With the impeachment inquiry cranking up, the Washington move will essentially put O’Donnell in the field every day, giving the show a sort of you-are-there feel, Zirinsky suggests — and no matter who is president in the days ahead, there will always be a compelling story to explain to viewers. “The ability to bring in high-level people in, like, 20 minutes if something were to break?” asks Zirinsky. “That’s possible.”

CBS News is already well aware of the ratings race for its evening flagship, but going forward, O’Donnell and Zirinsky will also have to deal with the industry’s streaming wars.

“U.S. news travels very well, ” says CBS Corp. CEO Ianniello, who will remain as overseer of the news division after the expected merger with Viacom. He hopes O’Donnell can capture more than just the evening-news regulars who draw millions of dollars in ads from Liberty Mutual and Prevagen. The business behind news content, he says, is increasingly becoming global in addition to digital.

Others see a similar opportunity. Comcast’s NBCUniversal is expected to launch an international news outlet that makes use of its recent acquisition of European broadcaster Sky as well as other news operations NBC has in Europe. AT&T’s CNN has long operated a thriving international business that delivers domestic info and other programming to U.S. travelers and the world.

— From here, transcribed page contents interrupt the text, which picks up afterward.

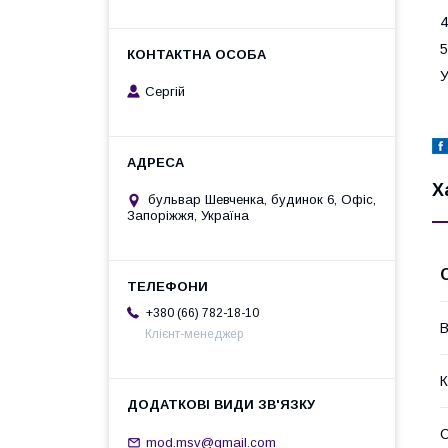
4
5
У
Сергій
Х
бульвар Шевченка, будинок 6, Офіс,
Запоріжжя, Україна
+380 (66) 782-18-10
В
Клієнт-менеджер
К
mod.msv@gmail.com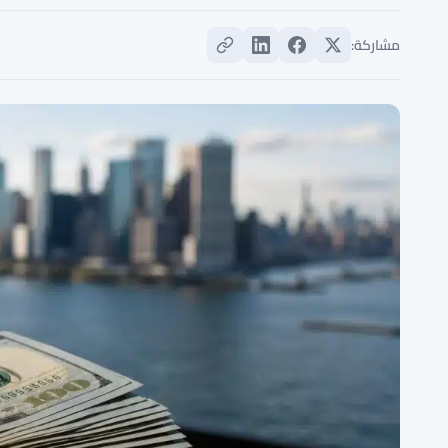
مشاركة: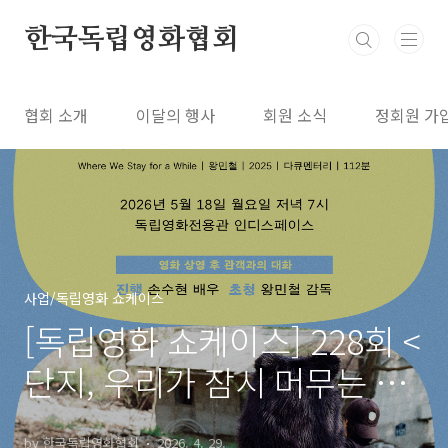
본문 바로가기
한국독립영화협회
협회 소개
이달의 행사
회원 소식
정회원 가
사업/독립영화 쇼케이스
[독립영화 쇼케이스] 228회 <
단지, 우리가 잠시 머무는 곳
Where We Stay for a
by 한국독립영화협회
2026. 4. 29.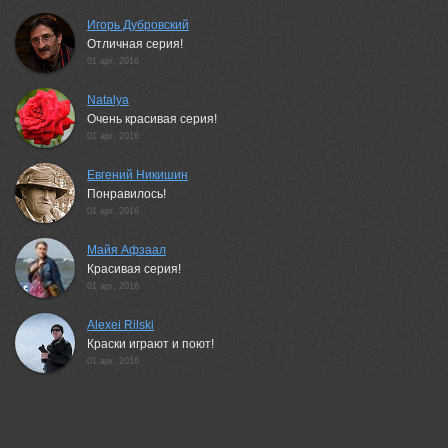
Игорь Дубровский
Отличная серия!
01 apr, 2016
Natalya
Очень красивая серия!
01 apr, 2016
Евгений Никишин
Понравилось!
01 apr, 2016
Майя Афзаал
Красивая серия!
01 apr, 2016
Alexei Rilski
Краски играют и поют!
01 apr, 2016
Шевченко Юрий
Отличная серия:)
01 apr, 2016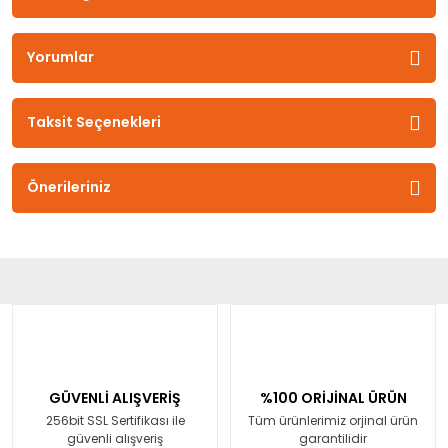
Yorumlar
Taksit Seçenekleri
Önerileriniz
GÜVENLİ ALIŞVERİŞ
%100 ORİJİNAL ÜRÜN
256bit SSL Sertifikası ile
Tüm ürünlerimiz orjinal ürün
güvenli alışveriş
garantilidir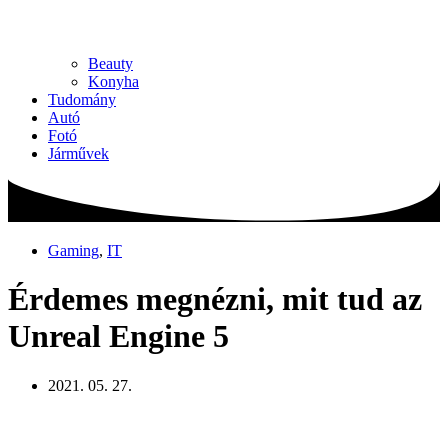
Beauty
Konyha
Tudomány
Autó
Fotó
Járművek
Gaming
,
IT
Érdemes megnézni, mit tud az
Unreal Engine 5
2021. 05. 27.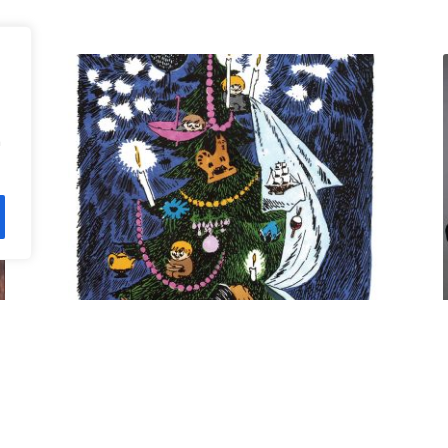
n
Kuusi pe 11.12. klo 18 Villa
Rana
12,00
€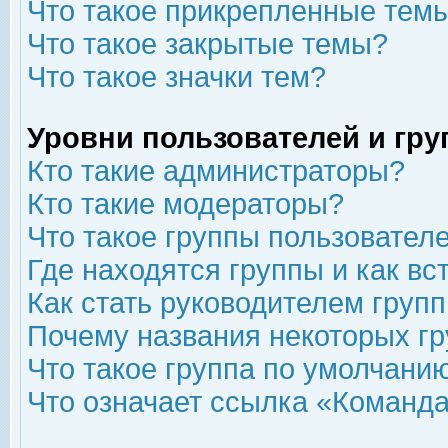
Что такое прикрепленные тем
Что такое закрытые темы?
Что такое значки тем?
Уровни пользователей и гр
Кто такие администраторы?
Кто такие модераторы?
Что такое группы пользовател
Где находятся группы и как вс
Как стать руководителем груп
Почему названия некоторых гр
Что такое группа по умолчани
Что означает ссылка «Команда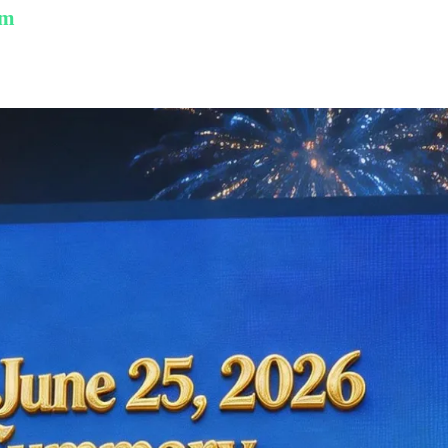
am
ption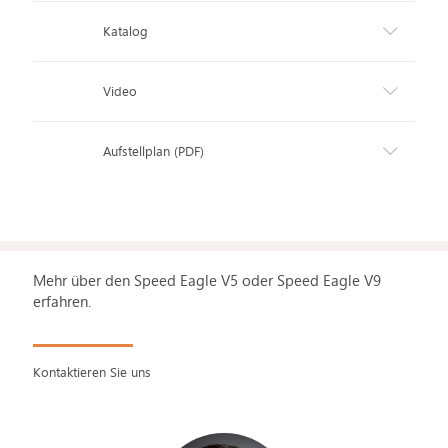
Katalog
Video
Aufstellplan (PDF)
Mehr über den Speed Eagle V5 oder Speed Eagle V9
erfahren.
Kontaktieren Sie uns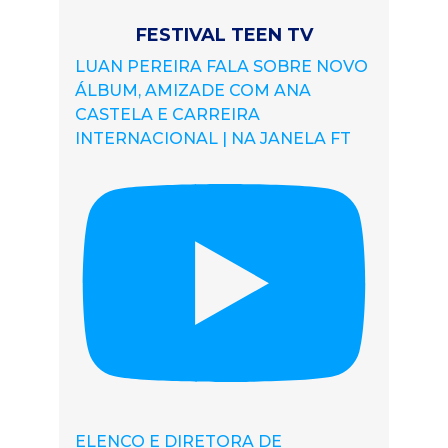
FESTIVAL TEEN TV
LUAN PEREIRA FALA SOBRE NOVO
ÁLBUM, AMIZADE COM ANA
CASTELA E CARREIRA
INTERNACIONAL | NA JANELA FT
ELENCO E DIRETORA DE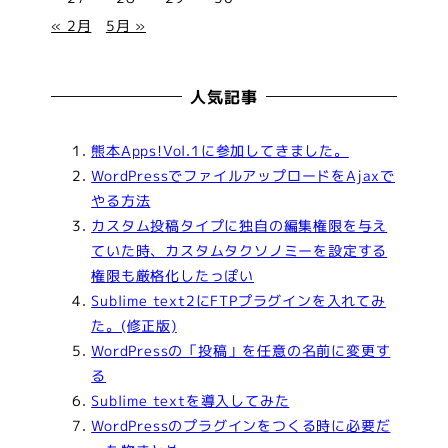
« 2月
5月 »
人気記事
熊本Apps!Vol.1に参加してきました。
WordPressでファイルアップロードをAjaxで
やる方法
カスタム投稿タイプに独自の編集権限を与え
ていた時、カスタムタクソノミーを設定する
権限も厳格化したっぽい
Sublime text2にFTPプラグインを入れてみ
た。(修正版)
WordPressの「投稿」を任意の名前に変更す
る
Sublime textを導入してみた
WordPressのプラグインをつくる時に必要だ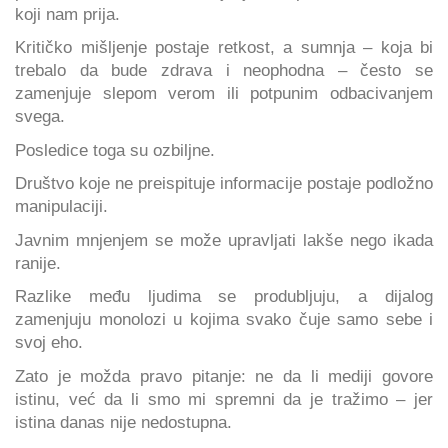
koji nam prija.
Kritičko mišljenje postaje retkost, a sumnja – koja bi
trebalo da bude zdrava i neophodna – često se
zamenjuje slepom verom ili potpunim odbacivanjem
svega.
Posledice toga su ozbiljne.
Društvo koje ne preispituje informacije postaje podložno
manipulaciji.
Javnim mnjenjem se može upravljati lakše nego ikada
ranije.
Razlike među ljudima se produbljuju, a dijalog
zamenjuju monolozi u kojima svako čuje samo sebe i
svoj eho.
Zato je možda pravo pitanje: ne da li mediji govore
istinu, već da li smo mi spremni da je tražimo – jer
istina danas nije nedostupna.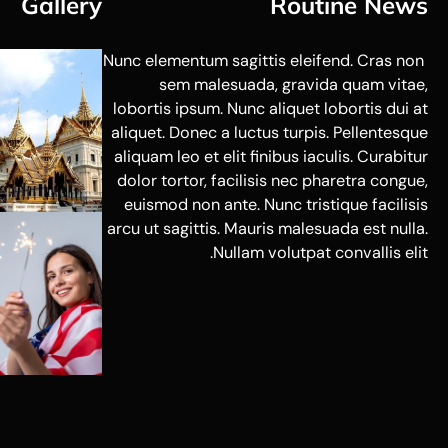
Gallery
Routine News
Nunc elementum sagittis eleifend. Cras non
sem malesuada, gravida quam vitae,
lobortis ipsum. Nunc aliquet lobortis dui at
aliquet. Donec a luctus turpis. Pellentesque
aliquam leo et elit finibus iaculis. Curabitur
dolor tortor, facilisis nec pharetra congue,
euismod non ante. Nunc tristique facilisis
arcu ut sagittis. Mauris malesuada est nulla.
Nullam volutpat convallis elit.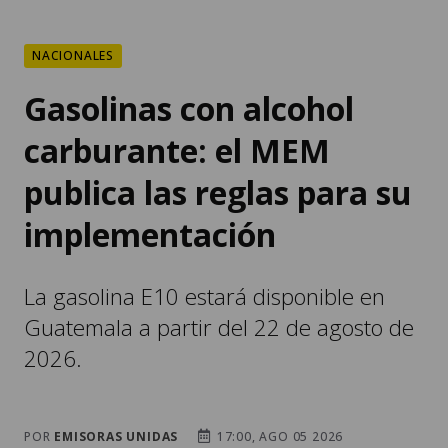
NACIONALES
Gasolinas con alcohol
carburante: el MEM
publica las reglas para su
implementación
La gasolina E10 estará disponible en
Guatemala a partir del 22 de agosto de
2026.
POR
EMISORAS UNIDAS
17:00, AGO 05 2026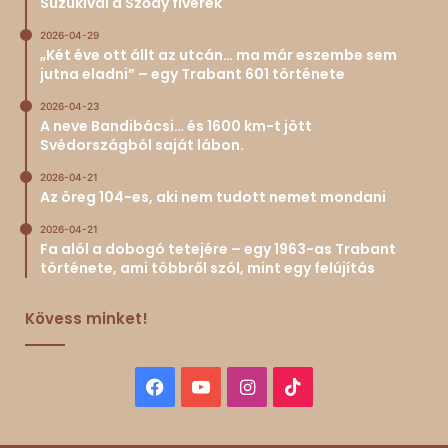
Suzukival a Sződy fivérek
2026-04-29
„Két éve ott állt az utcán… ma már eszembe sem
jutna eladni” – egy Trabant 601 története
2026-04-23
A neve Bandibácsi… és 1600 km-t jött
Svédországból saját lábon.
2026-04-21
Az öreg 104-es, aki nem tudott nemet mondani
2026-04-21
Fa alól a dobogó tetejére – egy 1963-as Trabant
története, ami többről szól, mint egy felújítás
Kövess minket!
Facebook
YouTube
Instagram
TikTok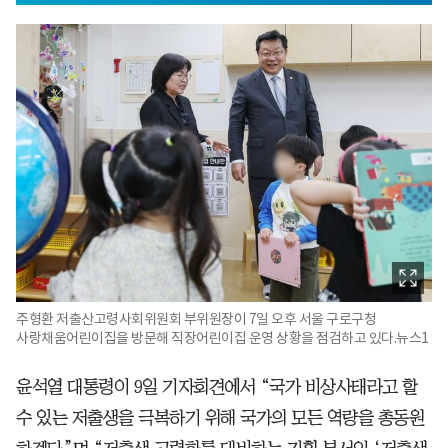
주형환 저출산고령사회위원회 부위원장이 7일 오후 서울 구로구청
사랑채움어린이집을 방문해 직장어린이집 운영 상황을 점검하고 있다.뉴스1
윤석열 대통령이 9일 기자회견에서 “국가 비상사태라고 할
수 있는 저출생을 극복하기 위해 국가의 모든 역량을 총동원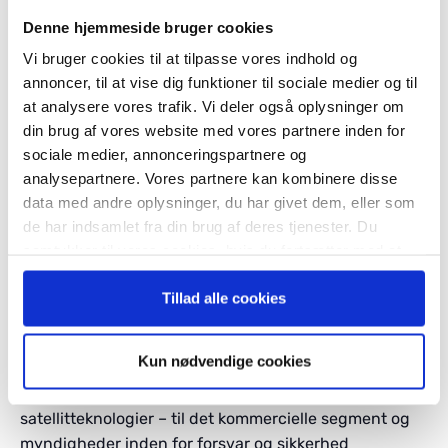
Download slides fra præsentationen her
Denne hjemmeside bruger cookies
Vi bruger cookies til at tilpasse vores indhold og
annoncer, til at vise dig funktioner til sociale medier og til
at analysere vores trafik. Vi deler også oplysninger om
din brug af vores website med vores partnere inden for
sociale medier, annonceringspartnere og
analysepartnere. Vores partnere kan kombinere disse
data med andre oplysninger, du har givet dem, eller som
de har indsamlet fra din brug af deres tjenester. Du
samtykker til vores cookies, hvis du fortsætter med at
anvende vores hjemmeside.
GomSpace
er en europæisk pioner inden for udvikling
Tillad alle cookies
og produktion af nano- og mikrosatellitter. Med over 17
års erfaring og mere end 75 satellitter i kredsløb har vi
Kun nødvendige cookies
opbygget et stærkt renommé som leverandør af nogle
af branchens mest driftssikre og alsidige
satellitteknologier – til det kommercielle segment og
myndigheder inden for forsvar og sikkerhed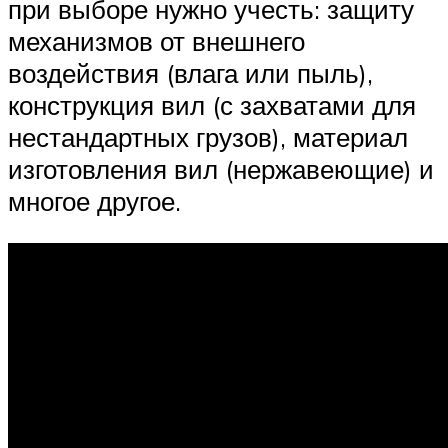
при выборе нужно учесть: защиту
механизмов от внешнего
воздействия (влага или пыль),
конструкция вил (с захватами для
нестандартных грузов), материал
изготовления вил (нержавеющие) и
многое другое.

CBSN, the CBS News streaming-video outlet, is packaged inside versions of the company’s on-demand video service “CBS All Access,” says Ianniello, and news content is a key driver of subscriptions in places like Australia and Canada. The company expects to launch CBSN in Europe and Latin America in the months to come. “We are seeing the usage is really high, and it’s because of the U.S. news,” Ianniello says.

That’s part of the reason Zirinsky is contemplating other ways to use the content of O’Donnell’s broadcast. Some stories that are cut down for the 20-minute newscast can run longer on CBSN, she says, where viewers are looking for more than short-form content. Can she envision a day when O’Donnell signs off her TV broadcast and then delivers a portion of “CBS Evening News” that’s online only? “Everything is possible,” she replies.

Lots of people like to talk about the evening news as if it’s an artifact from a different era, a moment when people didn’t toil beyond the confines of a 9-to-5 workday and needed to gather together at a particular time to glean the latest headlines. But even cutting-edge Silicon Valley types are trying to replicate some of the broadcast format. What will a short-form report from Quibi bring to the table that evening news does not? Hasn’t ABC made its “World News” available on Hulu?

With those things in mind, one can see why O’Donnell wanted the new role — even if the business model may quickly be changing. For now, there’s always another deadline.